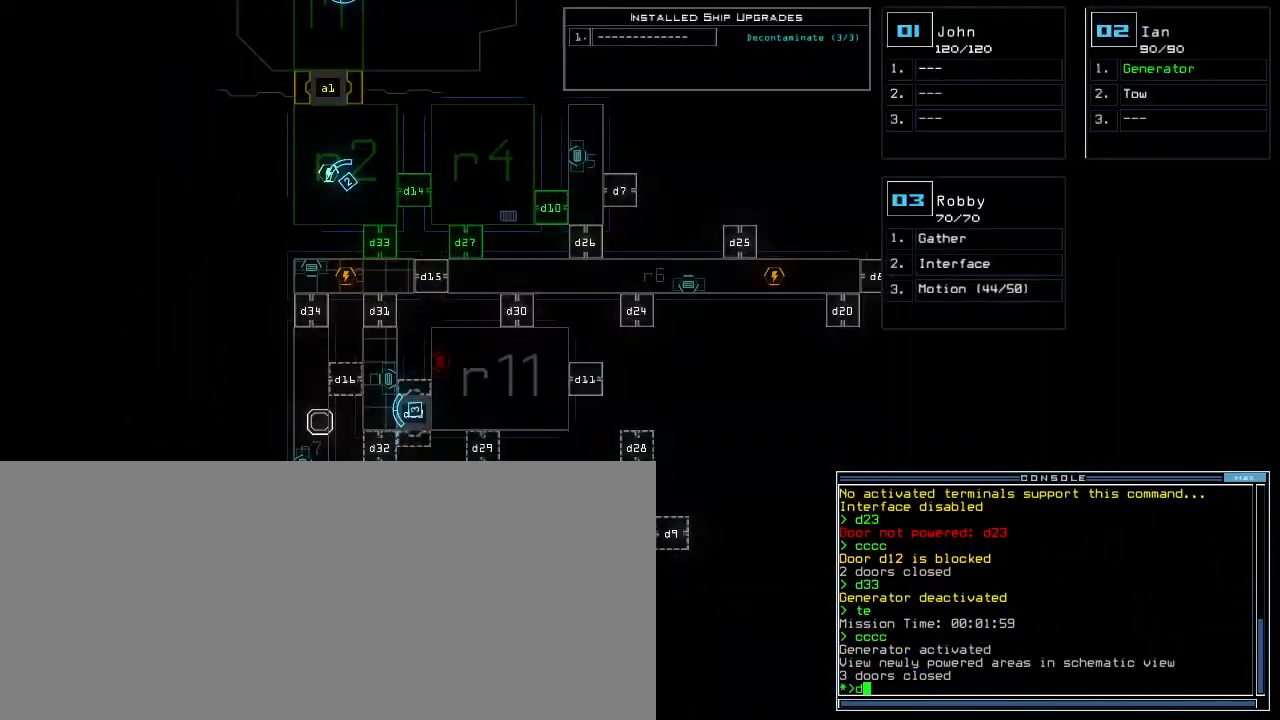
{"keys": [], "events": [[100, "3", "down"], [150, "3", "up"], [217, "3", "down"], [300, "3", "up"], [300, "return", "down"], [350, "return", "up"]]}
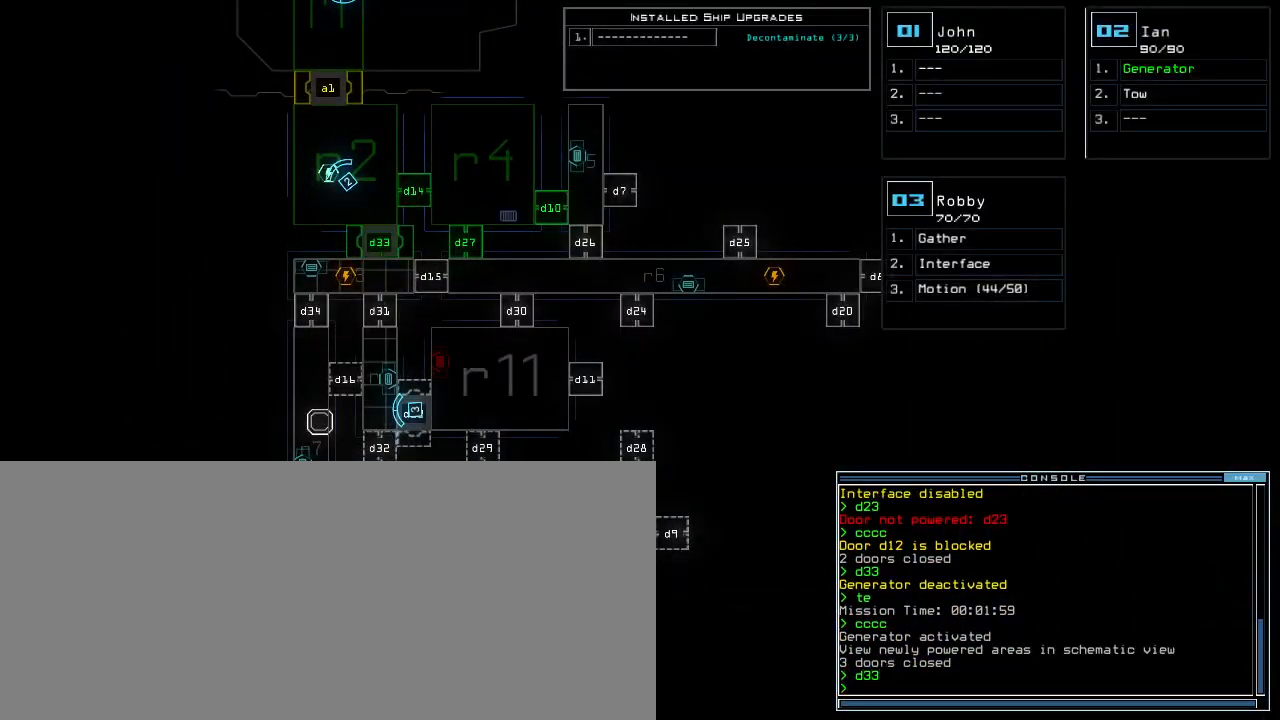
{"keys": ["down"], "events": [[33, "2", "down"], [67, "down", "down"], [117, "2", "up"]]}
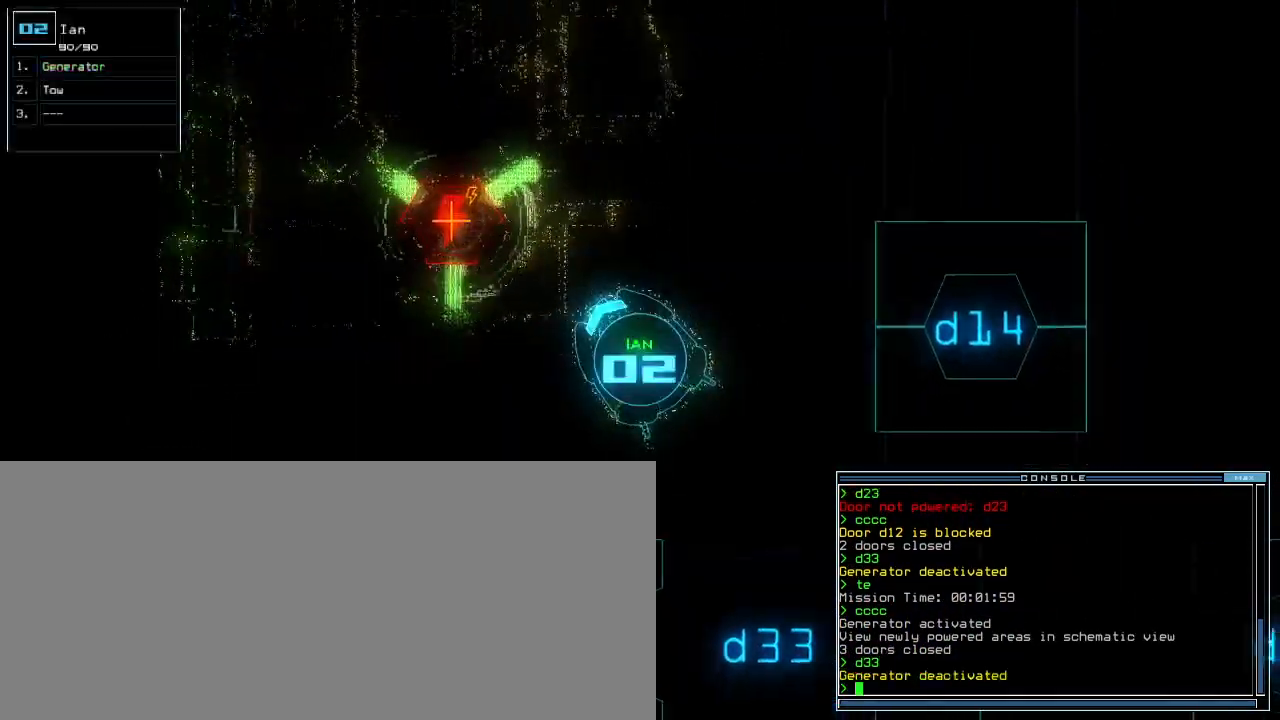
{"keys": ["down", "right"], "events": [[433, "right", "down"]]}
——————————
Could you give the material above again, exactly and without its pictures?

{"keys": [], "events": [[100, "3", "down"], [150, "3", "up"], [217, "3", "down"], [300, "3", "up"], [300, "return", "down"], [350, "return", "up"]]}
{"keys": ["down"], "events": [[33, "2", "down"], [67, "down", "down"], [117, "2", "up"]]}
{"keys": ["down", "right"], "events": [[433, "right", "down"]]}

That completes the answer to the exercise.